Tuesday, September 25, 2018

Gejala Keguguran

Keguguran apapun itu sulit. Tetapi keguguran yang terlambat setelah minggu 13 kehamilan dapat lebih menghancurkan, baik secara emosional maupun fisik.

Berikut ini lihat penyebab, gejala, dan cara merawat diri sendiri atau orang yang dicintai yang mengalami keguguran akhir.
Apa itu keguguran yang terlambat?

Keguguran adalah istilah yang digunakan untuk kehilangan bayi, biasanya sebelum minggu ke-20 kehamilan Anda. Banyak keguguran dini disebabkan oleh janin tidak berkembang dengan baik. Tetapi bisa juga ada penyebab lain.

Keguguran pada trimester pertama, atau sebelum minggu 13 kehamilan Anda, cukup umum. Pada tahap kehamilan ini, banyak wanita tidak merasakan gejala keguguran. Selain itu, jika kehamilan masih sangat dini, wanita mungkin tidak menyadari bahwa mereka hamil.

Keguguran akhir adalah ketika Anda kehilangan bayi setelah minggu 13, tetapi sebelum minggu ke-20, atau selama trimester kedua.
Penyebab keguguran yang terlambat

Ada sejumlah faktor yang dapat menyebabkan keguguran akhir. Sebagian besar terkait dengan beberapa kelainan perkembangan janin. Mereka biasanya masalah genetik atau struktural, seperti kelainan kromosom atau kelainan jantung. Trauma juga bisa menyebabkan keguguran.

Penyebabnya bisa fisik juga. Salah satu contohnya adalah leher rahim yang lemah yang tidak bisa menahan bayi di dalam ketika semakin besar. Beberapa kondisi medis ibu juga bisa menjadi penyebab keguguran, termasuk kondisi kronis yang tidak dikelola dengan baik.

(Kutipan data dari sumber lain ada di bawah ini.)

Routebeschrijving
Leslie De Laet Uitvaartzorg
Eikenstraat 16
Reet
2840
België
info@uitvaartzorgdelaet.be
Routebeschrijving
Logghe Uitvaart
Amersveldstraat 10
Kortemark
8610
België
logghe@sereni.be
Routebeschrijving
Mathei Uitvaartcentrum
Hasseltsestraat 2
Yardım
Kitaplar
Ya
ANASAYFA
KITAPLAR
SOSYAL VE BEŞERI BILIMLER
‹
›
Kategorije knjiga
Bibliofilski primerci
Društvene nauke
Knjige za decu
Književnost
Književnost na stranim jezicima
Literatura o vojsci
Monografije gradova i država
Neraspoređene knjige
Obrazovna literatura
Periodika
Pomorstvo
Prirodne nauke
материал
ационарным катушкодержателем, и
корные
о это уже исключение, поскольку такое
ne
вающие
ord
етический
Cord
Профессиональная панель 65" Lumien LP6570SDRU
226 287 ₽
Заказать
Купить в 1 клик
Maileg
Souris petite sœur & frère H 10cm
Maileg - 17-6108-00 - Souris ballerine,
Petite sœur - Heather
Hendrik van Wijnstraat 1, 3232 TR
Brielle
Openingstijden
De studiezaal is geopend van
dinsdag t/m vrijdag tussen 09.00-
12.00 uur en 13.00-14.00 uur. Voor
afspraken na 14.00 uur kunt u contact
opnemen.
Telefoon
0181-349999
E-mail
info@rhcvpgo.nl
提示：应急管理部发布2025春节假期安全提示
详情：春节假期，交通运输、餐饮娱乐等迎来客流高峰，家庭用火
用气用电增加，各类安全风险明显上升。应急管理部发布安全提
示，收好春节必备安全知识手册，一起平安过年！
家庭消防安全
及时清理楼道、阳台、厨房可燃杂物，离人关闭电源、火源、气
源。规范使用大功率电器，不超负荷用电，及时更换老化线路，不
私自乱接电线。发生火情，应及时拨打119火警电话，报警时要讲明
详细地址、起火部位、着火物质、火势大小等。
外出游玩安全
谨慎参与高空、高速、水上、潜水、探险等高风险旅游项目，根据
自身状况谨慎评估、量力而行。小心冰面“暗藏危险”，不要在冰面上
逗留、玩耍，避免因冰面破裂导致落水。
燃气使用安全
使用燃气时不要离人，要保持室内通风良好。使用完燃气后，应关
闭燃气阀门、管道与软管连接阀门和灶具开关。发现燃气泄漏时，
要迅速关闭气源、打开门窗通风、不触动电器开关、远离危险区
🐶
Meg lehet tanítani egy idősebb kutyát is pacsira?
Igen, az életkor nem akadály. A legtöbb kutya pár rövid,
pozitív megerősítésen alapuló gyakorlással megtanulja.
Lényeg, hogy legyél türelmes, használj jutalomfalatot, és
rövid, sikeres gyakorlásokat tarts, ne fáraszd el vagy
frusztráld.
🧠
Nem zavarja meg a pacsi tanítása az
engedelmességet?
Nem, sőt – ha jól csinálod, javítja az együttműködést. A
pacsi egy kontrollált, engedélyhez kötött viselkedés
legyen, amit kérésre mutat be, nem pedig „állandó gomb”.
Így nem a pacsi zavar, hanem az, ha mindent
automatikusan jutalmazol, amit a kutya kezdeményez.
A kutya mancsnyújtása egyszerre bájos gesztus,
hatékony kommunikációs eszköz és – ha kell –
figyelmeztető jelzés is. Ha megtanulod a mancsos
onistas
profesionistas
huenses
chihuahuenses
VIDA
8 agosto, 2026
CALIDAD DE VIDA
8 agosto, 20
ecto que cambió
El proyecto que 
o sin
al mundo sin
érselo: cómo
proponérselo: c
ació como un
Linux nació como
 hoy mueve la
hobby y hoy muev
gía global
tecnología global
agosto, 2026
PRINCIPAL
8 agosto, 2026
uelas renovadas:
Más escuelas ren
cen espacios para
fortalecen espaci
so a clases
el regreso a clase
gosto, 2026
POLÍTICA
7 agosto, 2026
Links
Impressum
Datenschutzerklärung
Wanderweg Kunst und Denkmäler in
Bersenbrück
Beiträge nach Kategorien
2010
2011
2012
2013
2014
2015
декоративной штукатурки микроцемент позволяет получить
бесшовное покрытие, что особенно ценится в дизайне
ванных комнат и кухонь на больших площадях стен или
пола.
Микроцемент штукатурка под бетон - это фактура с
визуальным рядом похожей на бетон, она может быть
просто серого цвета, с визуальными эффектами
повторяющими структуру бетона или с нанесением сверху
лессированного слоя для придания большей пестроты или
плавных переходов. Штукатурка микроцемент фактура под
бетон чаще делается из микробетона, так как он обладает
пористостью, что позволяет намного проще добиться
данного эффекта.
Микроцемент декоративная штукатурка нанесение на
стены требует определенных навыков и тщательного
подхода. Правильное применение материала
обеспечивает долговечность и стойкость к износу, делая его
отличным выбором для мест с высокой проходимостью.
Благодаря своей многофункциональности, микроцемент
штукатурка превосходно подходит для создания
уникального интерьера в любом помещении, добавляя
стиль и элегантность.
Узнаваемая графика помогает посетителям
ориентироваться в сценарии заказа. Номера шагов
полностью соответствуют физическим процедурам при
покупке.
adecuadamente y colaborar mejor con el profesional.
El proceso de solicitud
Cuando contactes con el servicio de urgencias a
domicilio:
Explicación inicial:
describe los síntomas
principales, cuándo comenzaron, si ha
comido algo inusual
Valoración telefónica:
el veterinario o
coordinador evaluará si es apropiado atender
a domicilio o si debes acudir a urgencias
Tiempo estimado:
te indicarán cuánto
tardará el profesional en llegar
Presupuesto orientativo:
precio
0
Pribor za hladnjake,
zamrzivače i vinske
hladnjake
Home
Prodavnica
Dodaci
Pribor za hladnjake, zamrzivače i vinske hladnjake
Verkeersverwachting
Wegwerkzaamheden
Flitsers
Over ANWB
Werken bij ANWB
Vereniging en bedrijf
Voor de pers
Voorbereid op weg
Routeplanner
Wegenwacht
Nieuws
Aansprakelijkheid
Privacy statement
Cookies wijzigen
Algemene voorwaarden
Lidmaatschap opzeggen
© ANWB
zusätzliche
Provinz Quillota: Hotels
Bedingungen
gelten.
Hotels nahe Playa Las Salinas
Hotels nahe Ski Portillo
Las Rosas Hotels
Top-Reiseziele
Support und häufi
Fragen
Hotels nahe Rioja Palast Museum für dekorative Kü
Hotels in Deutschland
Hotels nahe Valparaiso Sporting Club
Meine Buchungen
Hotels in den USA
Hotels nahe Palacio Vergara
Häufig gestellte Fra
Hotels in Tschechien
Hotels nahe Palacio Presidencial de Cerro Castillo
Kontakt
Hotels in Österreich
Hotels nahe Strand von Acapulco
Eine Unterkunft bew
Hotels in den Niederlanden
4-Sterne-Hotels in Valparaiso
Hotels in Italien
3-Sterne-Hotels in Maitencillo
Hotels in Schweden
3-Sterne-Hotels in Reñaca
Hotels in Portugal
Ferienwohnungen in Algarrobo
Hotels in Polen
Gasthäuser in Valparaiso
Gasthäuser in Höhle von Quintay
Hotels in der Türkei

Beberapa penyebab fisik keguguran meliputi:

    hipertensi
    kondisi tiroid
    lupus atau gangguan kekebalan lainnya
    diabetes
    preeklamsia
    kondisi genetik lainnya
    beberapa infeksi

Apa gejala keguguran yang terlambat?

Sementara beberapa wanita mungkin tidak merasakan gejala keguguran, ada beberapa yang umum untuk diperhatikan.

Ini termasuk:

    tidak merasakan gerakan janin
    pendarahan vagina atau bercak
    kram atau nyeri di punggung dan / atau perut
    cairan atau jaringan yang tidak jelas yang melewati vagina

Perlu diingat, tidak semua bercak vagina merupakan gejala keguguran. Kadang-kadang Anda akan mengalami beberapa bercak di trimester pertama kehamilan yang sehat. Temui dokter Anda jika Anda khawatir.
Faktor risiko untuk keguguran

Beberapa keguguran tidak memiliki penyebab khusus, atau yang dapat diantisipasi. Tetapi beberapa wanita berisiko lebih tinggi mengalami keguguran dibandingkan yang lain.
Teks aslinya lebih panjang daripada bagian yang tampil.